Originally published on March 17, 2013
I don’t know about other people, but I tend to write a lot. Even at some stages of my masters degree, when I had plenty of time in my hands, after reading an assignment that we were meant to think about, but not particularly go overboard about it, I would write. I would read, then sit down and write for a couple of hours, with some pertinent interruptions. I would look back at the document and it would say two or three thousand words. I always felt great about it, so I kept doing it. I mean, you look at them and they are so many words that you get to put together that it seems that’s got to be good.
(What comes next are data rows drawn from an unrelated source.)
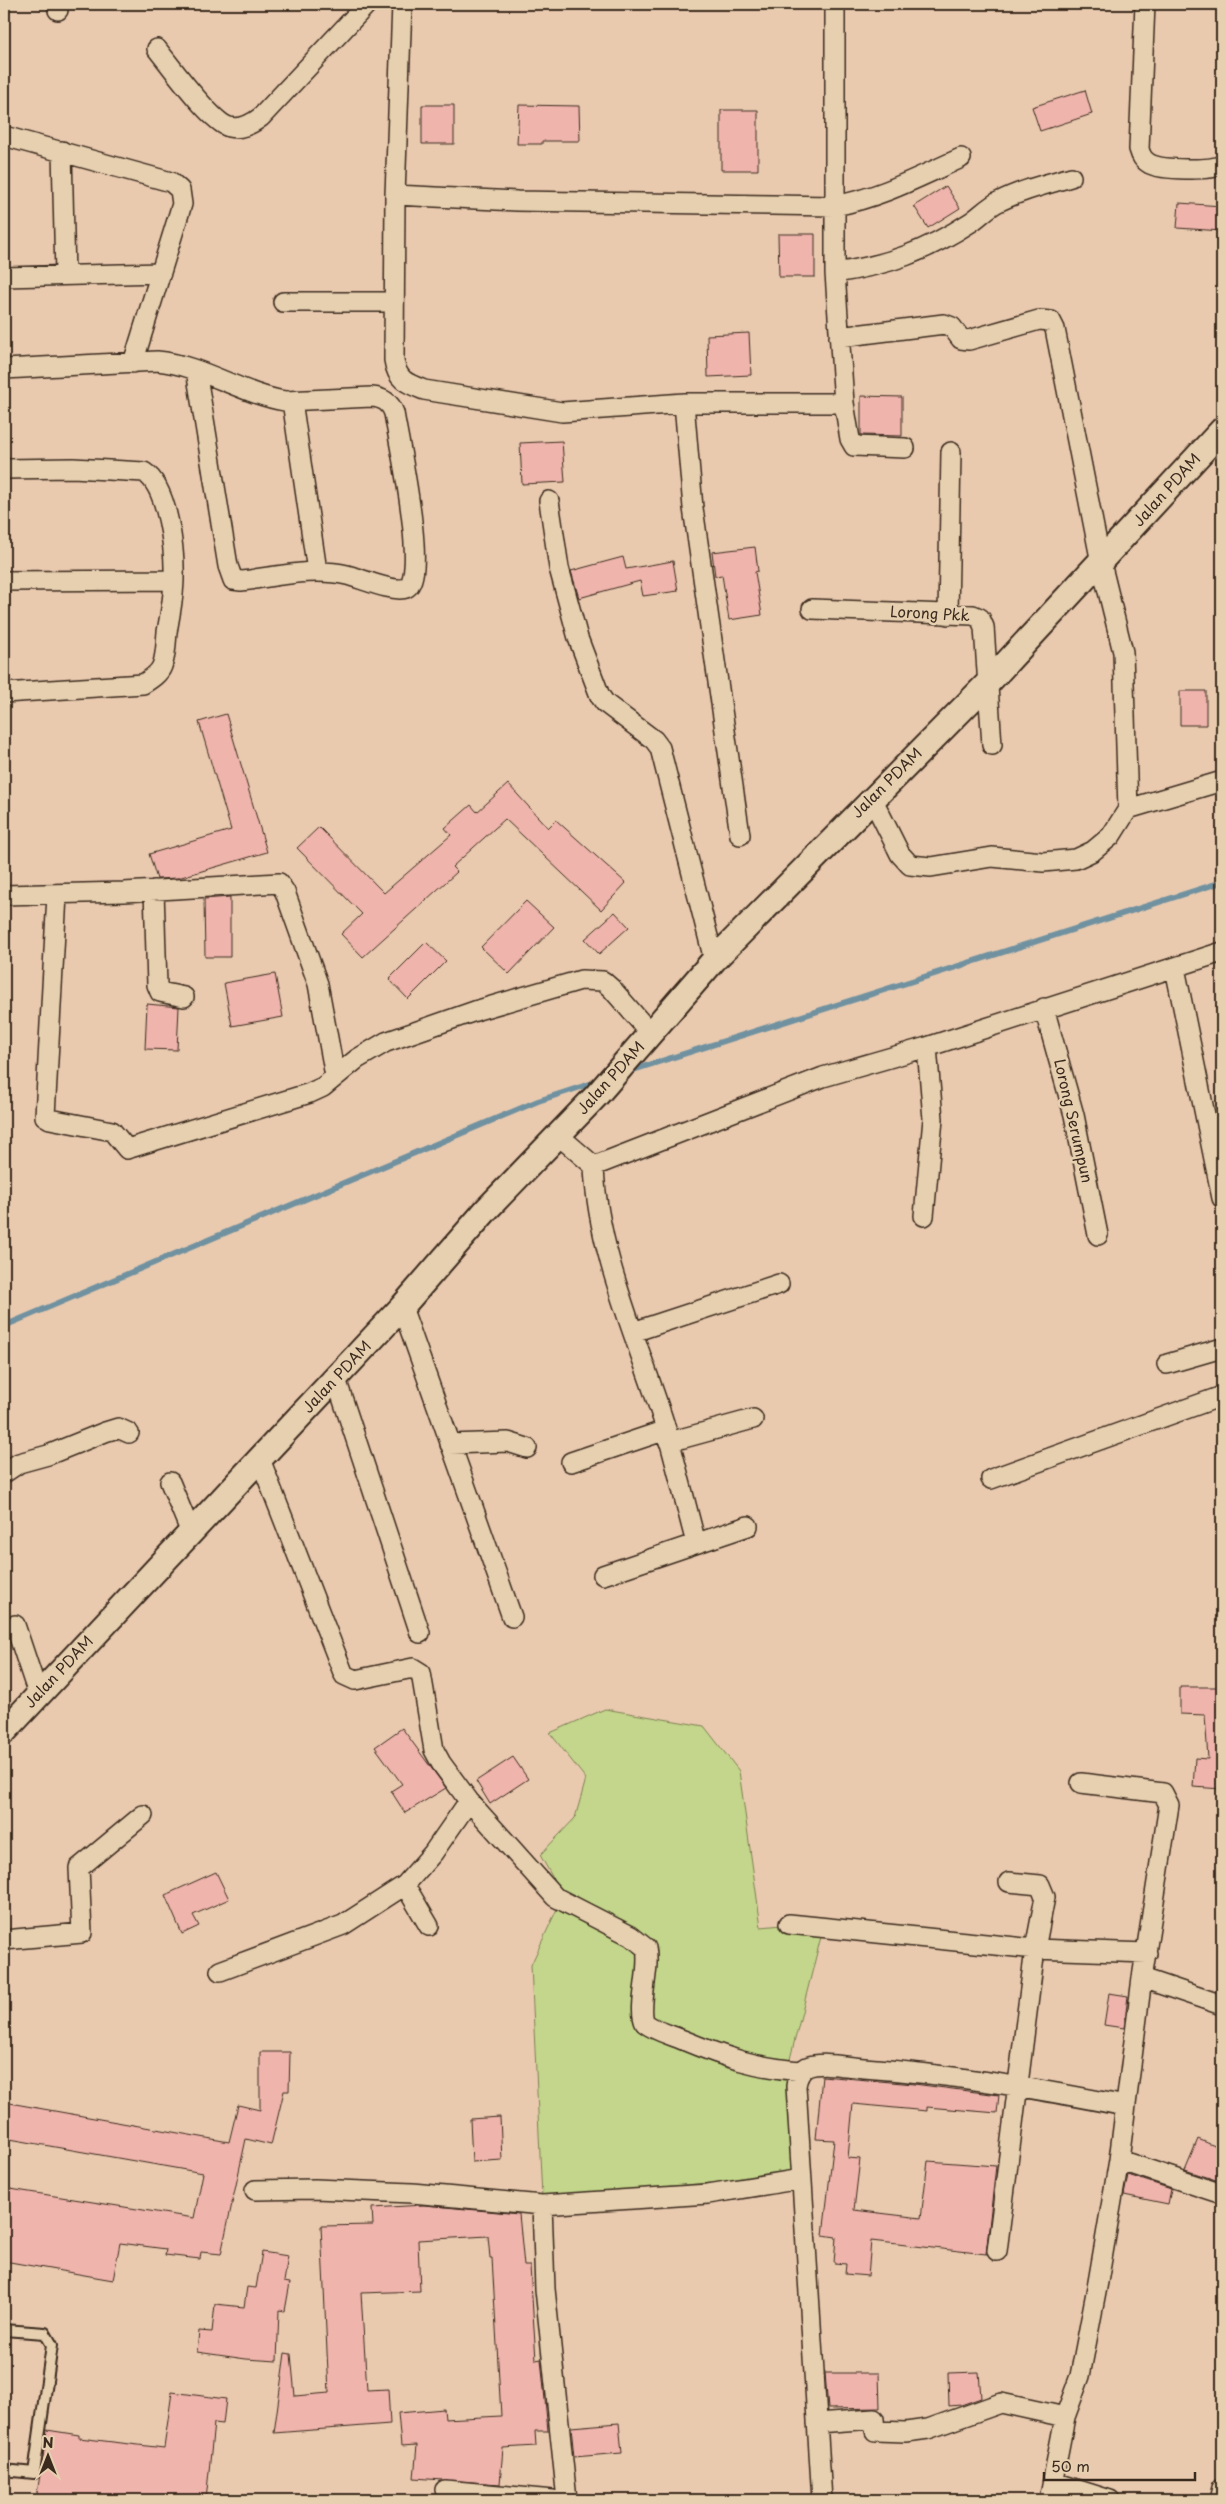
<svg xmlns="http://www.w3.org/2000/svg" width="1226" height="2504" font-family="'Playpen Sans',sans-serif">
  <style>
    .green { fill: #c3d68b; stroke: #7f8054 }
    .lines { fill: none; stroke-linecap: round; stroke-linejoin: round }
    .stream { stroke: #7091a0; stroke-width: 6 }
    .building { fill: #efb4ac; stroke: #3b2a1e }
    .service-casing { stroke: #3b2a1e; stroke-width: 14 }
    .minor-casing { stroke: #3b2a1e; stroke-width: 22 }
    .tertiary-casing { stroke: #3b2a1e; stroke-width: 28 }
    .service { stroke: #e7d0b0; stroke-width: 10 }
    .minor { stroke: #e7d0b0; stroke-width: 19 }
    .tertiary { stroke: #e7d0b0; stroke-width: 24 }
    .labels { text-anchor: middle; stroke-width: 5; stroke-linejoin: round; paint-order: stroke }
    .street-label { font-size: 15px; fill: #3b2a1e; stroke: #e7d0b0 }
  </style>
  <rect width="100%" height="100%" fill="#e9caaf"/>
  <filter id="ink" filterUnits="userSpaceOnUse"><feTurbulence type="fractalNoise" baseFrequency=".02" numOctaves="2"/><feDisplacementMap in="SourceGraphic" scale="10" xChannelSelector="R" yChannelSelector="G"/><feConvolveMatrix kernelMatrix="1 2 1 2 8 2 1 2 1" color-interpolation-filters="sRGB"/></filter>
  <g filter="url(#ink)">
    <path class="green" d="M605,1709L704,1726L739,1771L761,1927L825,1921L790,2059L792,2176L542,2197L531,1965L563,1896L540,1855L575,1818L586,1779L550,1733Z"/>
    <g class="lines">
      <path class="stream" d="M627,1072L1222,882
        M4,1326L538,1101L599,1081"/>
    </g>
    <path class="building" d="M1085,90L1092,114L1040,131L1032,107Z
      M422,105H454V144H422Z
      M519,105L579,106L580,141H542V144H517Z
      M721,110H758V170H721Z
      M946,186L960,208L928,228L914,206Z
      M1179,203L1222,206V231L1177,228Z
      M778,234H815V277H779Z
      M749,333L751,375L708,377L707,335Z
      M861,396L902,397V436L861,435Z
      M562,441L565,482L522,484L520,443Z
      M755,547L758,571L755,572L762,615L729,620L722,575L715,576L712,552Z
      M623,557L626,569L673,561L678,591L643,596L640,581L579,598L571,571Z
      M1180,691H1206V725H1180Z
      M226,714L267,852L178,878L157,879L149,854L231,830L199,722Z
      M508,784L548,828L556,820L626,883L601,910L505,819L452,867L457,872L363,957L341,934L362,914L297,848L319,827L384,893L451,835L445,828L471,805L477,812Z
      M230,897V957H205L204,899Z
      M526,901L554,927L509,974L481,947Z
      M615,912L629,927L599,954L585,939Z
      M426,942L446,961L408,999L389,979Z
      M275,974L283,1017L232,1026L224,983Z
      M147,1004L179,1007L177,1050L145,1049Z
      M1180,1687H1222V1789L1193,1787L1195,1758L1208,1759L1205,1715L1180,1714Z
      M402,1728L446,1788L405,1813L391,1791L402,1784L375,1747Z
      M513,1757L528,1779L490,1804L476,1781Z
      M216,1872L229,1899L193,1915L199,1926L182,1934L165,1895Z
      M1109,1993L1128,1996L1124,2028L1104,2025Z
      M260,2052H290L289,2091H284L271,2145L246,2139L221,2254L201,2252L200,2259L165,2255L166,2249L120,2243L113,2280L4,2261V2188L194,2218L203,2173L4,2138V2102L229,2142L238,2105L260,2110Z
      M822,2076L914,2084L999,2095L997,2113L927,2107V2111L853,2104L848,2158L860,2159L854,2210L921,2218L928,2161L996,2166L986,2254L871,2241L868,2276L845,2274L846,2264L834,2263L836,2237L823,2235L834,2140L816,2139Z
      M500,2117L502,2160L472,2162L470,2119Z
      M1198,2139L1222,2149V2182L1185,2170Z
      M1128,2175L1171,2189L1168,2204L1124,2195Z
      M424,2205L519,2214L524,2266H530L536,2360L541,2359L548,2431H535L536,2446L503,2448L500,2484L414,2478L417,2445L401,2446L398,2413L444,2409L445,2419L501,2416L492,2258H490L488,2236L418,2240L420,2291L361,2293L367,2390L388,2389L390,2424L274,2433L285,2353L291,2354L295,2396L329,2393L321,2226L373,2225L372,2208Z
      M262,2252L288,2256L284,2282L290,2283L285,2311L279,2310L277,2361L246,2359L197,2352L199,2331L212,2332L215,2304L244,2307L247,2287L256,2288Z
      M979,2372L981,2398L961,2405L949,2406L948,2373Z
      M825,2373H879L880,2408L828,2409Z
      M172,2392L226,2399L223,2424L214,2423L206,2500H36L47,2430L79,2435V2438L164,2448Z
      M619,2423L622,2453L574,2457L571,2427Z"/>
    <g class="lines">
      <g class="service-casing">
        <path id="service" d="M4,2330L45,2333L52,2345L34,2473L4,2470"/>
      </g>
      <g class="minor-casing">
        <path id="minor" d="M402,4L395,195L517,201L834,206C879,198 919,177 961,158
          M1145,4L1139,149C1141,156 1143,160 1150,164C1162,170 1210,171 1222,165
          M58,10V4
          M157,49C171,66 210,121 229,127C241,130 252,124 261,117L367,4
          M4,136L171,182L180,190L182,204L133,363
          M62,151L65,275
          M395,195L394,360C397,380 406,383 424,390L562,412L684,403H844L835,273V4
          M835,273C888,265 925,252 971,222C980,216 988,207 998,202C1021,190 1047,184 1071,177
          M4,277L161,273
          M283,302H394
          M839,337L944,324L952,327L961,339L969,340L1039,320L1051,321L1055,329L1101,563L1123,652L1128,809L1222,781
          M4,369L157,361C202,365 241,394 285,401L372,397C383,398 390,402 394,413C398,439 429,577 406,588C394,593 360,578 347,575C312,567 275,577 241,581L233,580L228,566L196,370
          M292,401L317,571
          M684,403L693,508L740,835
          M844,403L850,439L854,446L905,448
          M4,469L73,468L144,472C168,487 175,551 174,578C174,596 170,614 167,632C166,642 166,656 162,666C159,674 151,679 143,684L4,693
          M549,501L559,568L578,638L600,696L605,703L654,740L660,748L714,960
          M4,581L174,580
          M812,609L973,615L980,618L984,627L992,745
          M948,615L951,452
          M872,798L900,854L910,865L931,867L992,857L1043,862L1076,859L1093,851L1111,836L1128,809
          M154,890L157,985L160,992L184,997
          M4,895L124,892L279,883L285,892L318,984L335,1076
          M57,895L45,1116L50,1119L112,1131L127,1149L310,1093L323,1087L357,1059L386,1042L478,1010L581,980L603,981L612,989L651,1034
          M1175,968L1222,1198
          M1044,1008L1074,1115L1098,1235
          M558,1135L594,1166L823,1077L927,1047L1222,952
          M594,1166C597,1254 640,1345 666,1429C677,1467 686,1506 696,1543
          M924,1216L933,1119L927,1047
          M402,1307L512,1617
          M633,1332L779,1284
          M1167,1364L1222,1348
          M336,1379L420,1633
          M669,1442L753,1419
          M450,1444L508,1442L527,1448
          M260,1459L344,1675L355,1680L413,1668L421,1673L434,1750L441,1763L469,1801L555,1897L631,1936L646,1948C651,1969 637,2008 645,2023C655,2031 671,2035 683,2040C724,2057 757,2068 801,2071
          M571,1462L666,1430
          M4,1473L19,1463L48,1455L105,1432L118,1428L129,1433
          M991,1479L1222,1396
          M170,1482L191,1533
          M603,1575L748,1526
          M15,1625L38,1694
          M405,1885L429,1926
          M789,1924L1035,1949L1147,1953
          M4,1940L82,1933L79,1868L143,1815
          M220,1971L343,1925L405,1885L433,1853L469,1801
          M1142,1978L1222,2005
          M1119,2160L1222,2194
          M255,2190L315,2189L412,2193L542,2205L708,2194L801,2179
          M542,2205L545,2289L567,2500
          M997,2251L1035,1949L1045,1897L1040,1885L1009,1882
          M1065,2417L1080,2376L1098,2282L1119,2160L1142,1978L1169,1805L1163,1793L1081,1783
          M817,2423L874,2419L875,2431L906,2432L928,2429L1001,2403L1065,2417L1049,2500
          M1053,2482L1110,2500
          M445,2490L553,2500
          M822,2500L796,2086C797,2079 800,2071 807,2067C823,2061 847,2067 864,2068C952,2074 1038,2089 1125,2106
          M1219,2500L1222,2488"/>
      </g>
      <g class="tertiary-casing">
        <path id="tertiary" d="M4,1732L402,1307L487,1209L596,1096L714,960L987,684L1222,430"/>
      </g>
      <use href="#service" class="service"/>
      <use href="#minor" class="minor"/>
      <use href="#tertiary" class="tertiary"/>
    </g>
  </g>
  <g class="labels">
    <g class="street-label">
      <text transform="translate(1167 490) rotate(-48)" y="5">Jalan PDAM</text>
      <text transform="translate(930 614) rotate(3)" y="5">Lorong Pkk</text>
      <text transform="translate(887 783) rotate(-45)" y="5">Jalan PDAM</text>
      <text transform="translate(611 1078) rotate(-48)" y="5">Jalan PDAM</text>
      <text transform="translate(1073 1121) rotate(77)" y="5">Lorong Serumpun</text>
      <text transform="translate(337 1377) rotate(-47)" y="5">Jalan PDAM</text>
      <text transform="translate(59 1672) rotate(-47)" y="5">Jalan PDAM</text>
    </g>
  </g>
  <rect width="1226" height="2504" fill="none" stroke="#e7d0b0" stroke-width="20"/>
  <rect x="10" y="10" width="1206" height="2484" fill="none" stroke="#3b2a1e" stroke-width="2" filter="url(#ink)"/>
  <g transform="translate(48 2456)" stroke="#e7d0b0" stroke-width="4" paint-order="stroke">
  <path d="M0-4L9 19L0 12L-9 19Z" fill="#3b2a1e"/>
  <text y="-8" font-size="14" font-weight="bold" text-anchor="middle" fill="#3b2a1e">N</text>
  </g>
  <path d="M1044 2472v8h151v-8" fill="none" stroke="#3b2a1e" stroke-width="2.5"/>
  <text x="1051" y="2472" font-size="15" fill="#3b2a1e" stroke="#e7d0b0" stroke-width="4" paint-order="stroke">50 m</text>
</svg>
At the beginning, I tried that technique when facing the first months of my PhD. “Just sit down and write”, I would tell myself. The truth is, I never had the chance. I never had time to sit slowly and with a clear mind and go “I am going to freewrite until I’m mentally done”. The other thing is that, at the times that I attempted to do my freewrite, my brain or body were not ready to cooperate. Early in the morning, or after a crashing day, or a game,… certainly they were not the best hours, but these are sometimes the only hours I have.
After a while I realised that if I really wanted to write something good, I would have to rethink my time schedules. So after accommodating time for work and rest, I would write continuously at other times when I was fresher. I had this attitude until two weeks ago. I realised that what I was writing was not good at all. Or it was, perhaps for undergrad or masters level. But not for my PhD. The word “original” or “distinct” was thrown at my last meeting, and I realised that all I was doing was commenting on other people’s work, without really doing my own. My PhD lacked a perspective, an approach, and a point of view. In literature research, those are far more necessary than they might be elsewhere.
So I went from writing a lot to writing very little. The submission date for my first piece of work ahead of my Annual Progress Review is in a month. And just now, I noticed that my approach was completely wrong. Too eclectic, too repetitive, to sum up, too undergrad perhaps. I spent an entire month stuck in the wrong idea. Being too shallow and too eclectic about things.
I know now that probably this won’t be the last version – I shall only hope that this version lasts until I submit and present my work at the APR. After that, I can change everything all over again. If I hadn’t lost that entire month of work into doing something wrong, then perhaps I would have never seen that I was making a mistake.
I guess I’m just gonna have to get used to the fact that writing 500 words is okay provided they say something. Odd, yet that’s life.